> **SET EXERCISE**: Write out the data again, swapping "collectors" for "collected by" wherever it occurs and leaving everything else unchanged.

Stored items:
________________________________________

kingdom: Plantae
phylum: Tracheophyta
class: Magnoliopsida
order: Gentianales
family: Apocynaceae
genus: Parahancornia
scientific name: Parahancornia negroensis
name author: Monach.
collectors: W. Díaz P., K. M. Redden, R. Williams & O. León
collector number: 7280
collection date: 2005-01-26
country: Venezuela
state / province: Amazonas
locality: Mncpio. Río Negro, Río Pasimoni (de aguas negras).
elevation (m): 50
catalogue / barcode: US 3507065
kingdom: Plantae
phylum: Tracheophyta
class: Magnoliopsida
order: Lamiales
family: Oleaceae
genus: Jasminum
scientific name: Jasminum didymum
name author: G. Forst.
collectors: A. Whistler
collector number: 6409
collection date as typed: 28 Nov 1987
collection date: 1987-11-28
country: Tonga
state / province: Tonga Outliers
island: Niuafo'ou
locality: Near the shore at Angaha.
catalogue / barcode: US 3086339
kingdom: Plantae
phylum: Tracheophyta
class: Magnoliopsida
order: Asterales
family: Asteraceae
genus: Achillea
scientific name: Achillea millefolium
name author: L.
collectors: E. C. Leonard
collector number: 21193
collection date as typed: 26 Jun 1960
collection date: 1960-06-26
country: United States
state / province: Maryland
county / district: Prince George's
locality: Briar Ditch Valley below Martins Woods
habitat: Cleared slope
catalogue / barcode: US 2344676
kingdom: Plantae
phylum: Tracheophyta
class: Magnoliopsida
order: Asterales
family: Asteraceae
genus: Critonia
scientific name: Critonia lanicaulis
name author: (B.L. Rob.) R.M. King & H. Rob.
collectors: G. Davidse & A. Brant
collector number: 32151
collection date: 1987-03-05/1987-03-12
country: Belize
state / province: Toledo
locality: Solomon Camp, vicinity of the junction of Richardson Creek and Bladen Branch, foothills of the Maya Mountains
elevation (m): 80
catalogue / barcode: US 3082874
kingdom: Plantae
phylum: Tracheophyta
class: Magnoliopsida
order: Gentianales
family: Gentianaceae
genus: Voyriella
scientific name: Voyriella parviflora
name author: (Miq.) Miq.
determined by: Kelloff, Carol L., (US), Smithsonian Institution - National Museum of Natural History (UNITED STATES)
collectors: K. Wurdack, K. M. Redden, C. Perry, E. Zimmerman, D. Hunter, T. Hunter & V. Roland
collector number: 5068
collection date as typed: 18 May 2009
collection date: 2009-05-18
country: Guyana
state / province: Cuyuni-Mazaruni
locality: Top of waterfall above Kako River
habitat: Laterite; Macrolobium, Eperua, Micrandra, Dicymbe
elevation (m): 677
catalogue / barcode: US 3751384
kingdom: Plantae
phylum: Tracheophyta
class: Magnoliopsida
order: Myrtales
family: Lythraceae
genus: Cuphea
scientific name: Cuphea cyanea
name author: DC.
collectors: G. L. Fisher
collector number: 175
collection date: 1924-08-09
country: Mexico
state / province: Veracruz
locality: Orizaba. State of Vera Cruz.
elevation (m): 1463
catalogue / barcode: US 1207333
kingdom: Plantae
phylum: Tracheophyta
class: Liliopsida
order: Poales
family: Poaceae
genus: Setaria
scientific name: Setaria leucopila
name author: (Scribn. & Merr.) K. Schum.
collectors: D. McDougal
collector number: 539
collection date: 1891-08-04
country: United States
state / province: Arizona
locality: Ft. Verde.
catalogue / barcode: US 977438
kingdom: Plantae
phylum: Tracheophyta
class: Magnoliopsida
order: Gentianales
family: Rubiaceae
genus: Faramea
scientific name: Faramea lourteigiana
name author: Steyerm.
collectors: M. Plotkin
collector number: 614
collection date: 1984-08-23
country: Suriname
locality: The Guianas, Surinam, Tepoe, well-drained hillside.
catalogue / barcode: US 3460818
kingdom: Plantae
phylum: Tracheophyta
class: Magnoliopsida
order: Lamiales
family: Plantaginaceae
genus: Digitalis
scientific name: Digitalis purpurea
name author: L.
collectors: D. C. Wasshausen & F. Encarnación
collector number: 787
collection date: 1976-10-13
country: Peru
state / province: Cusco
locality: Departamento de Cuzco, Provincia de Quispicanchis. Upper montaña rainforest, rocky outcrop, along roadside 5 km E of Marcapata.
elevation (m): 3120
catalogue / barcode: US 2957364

________________________________________

> **ANSWER TO THIS PROBLEM**:
kingdom: Plantae
phylum: Tracheophyta
class: Magnoliopsida
order: Gentianales
family: Apocynaceae
genus: Parahancornia
scientific name: Parahancornia negroensis
name author: Monach.
collected by: W. Díaz P., K. M. Redden, R. Williams & O. León
collector number: 7280
collection date: 2005-01-26
country: Venezuela
state / province: Amazonas
locality: Mncpio. Río Negro, Río Pasimoni (de aguas negras).
elevation (m): 50
catalogue / barcode: US 3507065
kingdom: Plantae
phylum: Tracheophyta
class: Magnoliopsida
order: Lamiales
family: Oleaceae
genus: Jasminum
scientific name: Jasminum didymum
name author: G. Forst.
collected by: A. Whistler
collector number: 6409
collection date as typed: 28 Nov 1987
collection date: 1987-11-28
country: Tonga
state / province: Tonga Outliers
island: Niuafo'ou
locality: Near the shore at Angaha.
catalogue / barcode: US 3086339
kingdom: Plantae
phylum: Tracheophyta
class: Magnoliopsida
order: Asterales
family: Asteraceae
genus: Achillea
scientific name: Achillea millefolium
name author: L.
collected by: E. C. Leonard
collector number: 21193
collection date as typed: 26 Jun 1960
collection date: 1960-06-26
country: United States
state / province: Maryland
county / district: Prince George's
locality: Briar Ditch Valley below Martins Woods
habitat: Cleared slope
catalogue / barcode: US 2344676
kingdom: Plantae
phylum: Tracheophyta
class: Magnoliopsida
order: Asterales
family: Asteraceae
genus: Critonia
scientific name: Critonia lanicaulis
name author: (B.L. Rob.) R.M. King & H. Rob.
collected by: G. Davidse & A. Brant
collector number: 32151
collection date: 1987-03-05/1987-03-12
country: Belize
state / province: Toledo
locality: Solomon Camp, vicinity of the junction of Richardson Creek and Bladen Branch, foothills of the Maya Mountains
elevation (m): 80
catalogue / barcode: US 3082874
kingdom: Plantae
phylum: Tracheophyta
class: Magnoliopsida
order: Gentianales
family: Gentianaceae
genus: Voyriella
scientific name: Voyriella parviflora
name author: (Miq.) Miq.
determined by: Kelloff, Carol L., (US), Smithsonian Institution - National Museum of Natural History (UNITED STATES)
collected by: K. Wurdack, K. M. Redden, C. Perry, E. Zimmerman, D. Hunter, T. Hunter & V. Roland
collector number: 5068
collection date as typed: 18 May 2009
collection date: 2009-05-18
country: Guyana
state / province: Cuyuni-Mazaruni
locality: Top of waterfall above Kako River
habitat: Laterite; Macrolobium, Eperua, Micrandra, Dicymbe
elevation (m): 677
catalogue / barcode: US 3751384
kingdom: Plantae
phylum: Tracheophyta
class: Magnoliopsida
order: Myrtales
family: Lythraceae
genus: Cuphea
scientific name: Cuphea cyanea
name author: DC.
collected by: G. L. Fisher
collector number: 175
collection date: 1924-08-09
country: Mexico
state / province: Veracruz
locality: Orizaba. State of Vera Cruz.
elevation (m): 1463
catalogue / barcode: US 1207333
kingdom: Plantae
phylum: Tracheophyta
class: Liliopsida
order: Poales
family: Poaceae
genus: Setaria
scientific name: Setaria leucopila
name author: (Scribn. & Merr.) K. Schum.
collected by: D. McDougal
collector number: 539
collection date: 1891-08-04
country: United States
state / province: Arizona
locality: Ft. Verde.
catalogue / barcode: US 977438
kingdom: Plantae
phylum: Tracheophyta
class: Magnoliopsida
order: Gentianales
family: Rubiaceae
genus: Faramea
scientific name: Faramea lourteigiana
name author: Steyerm.
collected by: M. Plotkin
collector number: 614
collection date: 1984-08-23
country: Suriname
locality: The Guianas, Surinam, Tepoe, well-drained hillside.
catalogue / barcode: US 3460818
kingdom: Plantae
phylum: Tracheophyta
class: Magnoliopsida
order: Lamiales
family: Plantaginaceae
genus: Digitalis
scientific name: Digitalis purpurea
name author: L.
collected by: D. C. Wasshausen & F. Encarnación
collector number: 787
collection date: 1976-10-13
country: Peru
state / province: Cusco
locality: Departamento de Cuzco, Provincia de Quispicanchis. Upper montaña rainforest, rocky outcrop, along roadside 5 km E of Marcapata.
elevation (m): 3120
catalogue / barcode: US 2957364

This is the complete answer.